**Activity:** What's wanted is a faithful retyping of every entry, pictures excluded.

Page-level text extractions:

※ ※ ※

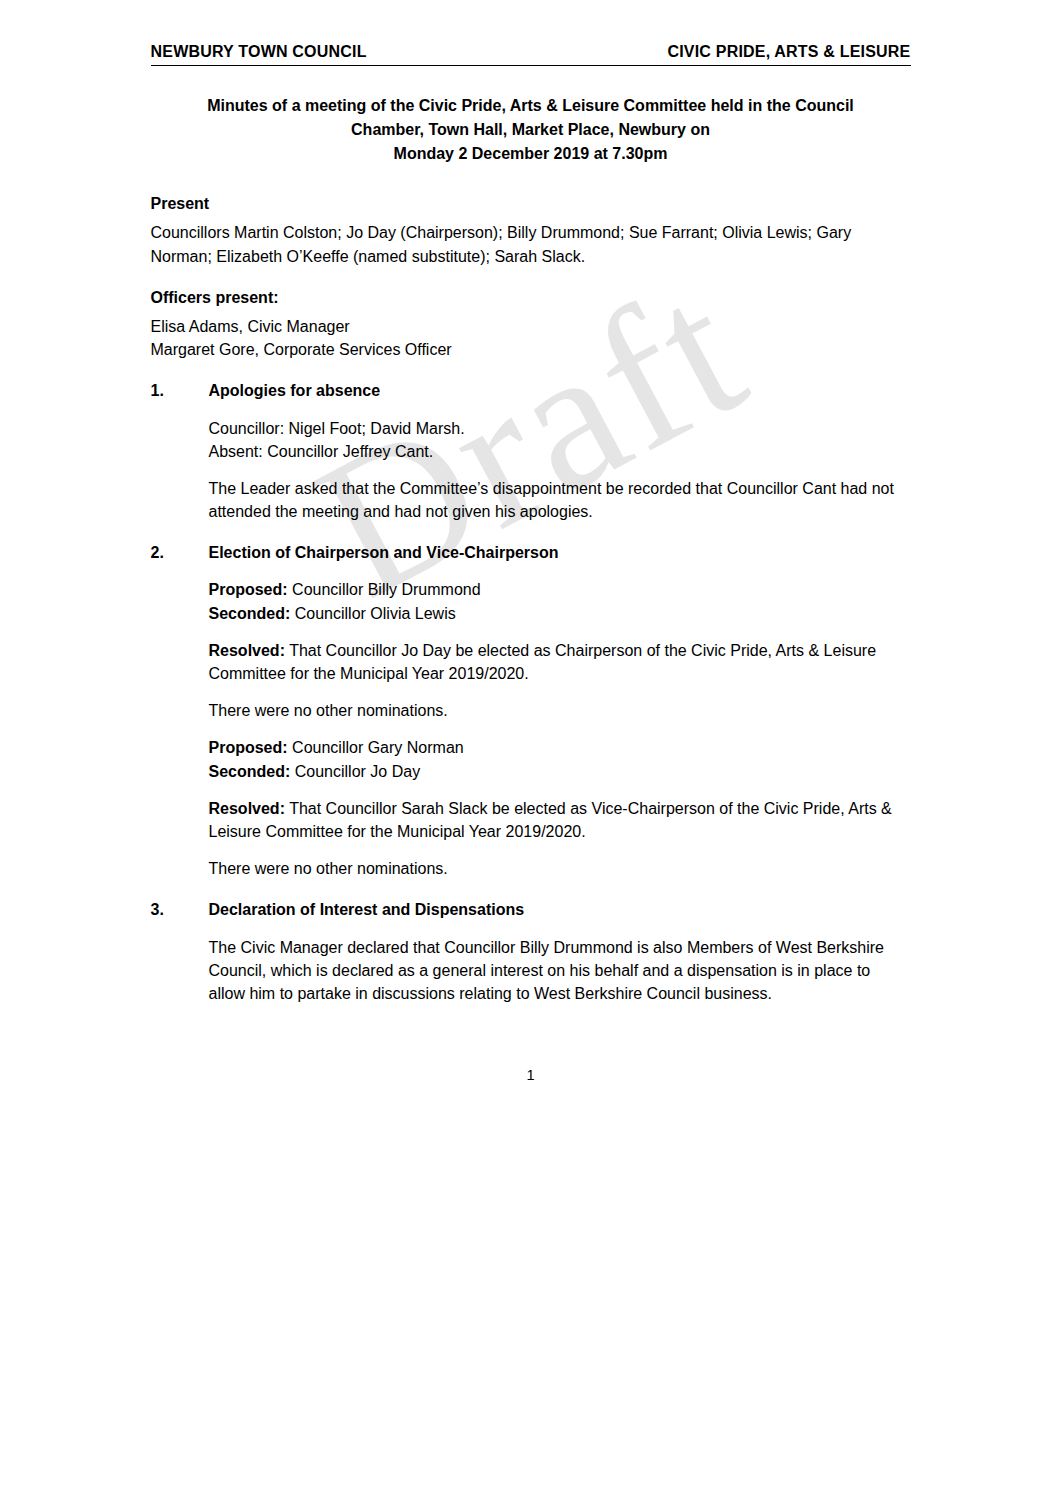Draft
NEWBURY TOWN COUNCIL CIVIC PRIDE, ARTS & LEISURE
Minutes of a meeting of the Civic Pride, Arts & Leisure Committee held in the Council
Chamber, Town Hall, Market Place, Newbury on
Monday 2 December 2019 at 7.30pm
Present
Councillors Martin Colston; Jo Day (Chairperson); Billy Drummond; Sue Farrant; Olivia Lewis; Gary Norman; Elizabeth O’Keeffe (named substitute); Sarah Slack.
Officers present:
Elisa Adams, Civic Manager
Margaret Gore, Corporate Services Officer
1.
Apologies for absence
Councillor: Nigel Foot; David Marsh.
Absent: Councillor Jeffrey Cant.
The Leader asked that the Committee’s disappointment be recorded that Councillor Cant had not attended the meeting and had not given his apologies.
2.
Election of Chairperson and Vice-Chairperson
Proposed: Councillor Billy Drummond
Seconded: Councillor Olivia Lewis
Resolved: That Councillor Jo Day be elected as Chairperson of the Civic Pride, Arts & Leisure Committee for the Municipal Year 2019/2020.
There were no other nominations.
Proposed: Councillor Gary Norman
Seconded: Councillor Jo Day
Resolved: That Councillor Sarah Slack be elected as Vice-Chairperson of the Civic Pride, Arts & Leisure Committee for the Municipal Year 2019/2020.
There were no other nominations.
3.
Declaration of Interest and Dispensations
The Civic Manager declared that Councillor Billy Drummond is also Members of West Berkshire Council, which is declared as a general interest on his behalf and a dispensation is in place to allow him to partake in discussions relating to West Berkshire Council business.
1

※ ※ ※

**Exercise response:**
Draft
NEWBURY TOWN COUNCIL CIVIC PRIDE, ARTS & LEISURE
Minutes of a meeting of the Civic Pride, Arts & Leisure Committee held in the Council
Chamber, Town Hall, Market Place, Newbury on
Monday 2 December 2019 at 7.30pm
Present
Councillors Martin Colston; Jo Day (Chairperson); Billy Drummond; Sue Farrant; Olivia Lewis; Gary Norman; Elizabeth O’Keeffe (named substitute); Sarah Slack.
Officers present:
Elisa Adams, Civic Manager
Margaret Gore, Corporate Services Officer
1.
Apologies for absence
Councillor: Nigel Foot; David Marsh.
Absent: Councillor Jeffrey Cant.
The Leader asked that the Committee’s disappointment be recorded that Councillor Cant had not attended the meeting and had not given his apologies.
2.
Election of Chairperson and Vice-Chairperson
Proposed: Councillor Billy Drummond
Seconded: Councillor Olivia Lewis
Resolved: That Councillor Jo Day be elected as Chairperson of the Civic Pride, Arts & Leisure Committee for the Municipal Year 2019/2020.
There were no other nominations.
Proposed: Councillor Gary Norman
Seconded: Councillor Jo Day
Resolved: That Councillor Sarah Slack be elected as Vice-Chairperson of the Civic Pride, Arts & Leisure Committee for the Municipal Year 2019/2020.
There were no other nominations.
3.
Declaration of Interest and Dispensations
The Civic Manager declared that Councillor Billy Drummond is also Members of West Berkshire Council, which is declared as a general interest on his behalf and a dispensation is in place to allow him to partake in discussions relating to West Berkshire Council business.
1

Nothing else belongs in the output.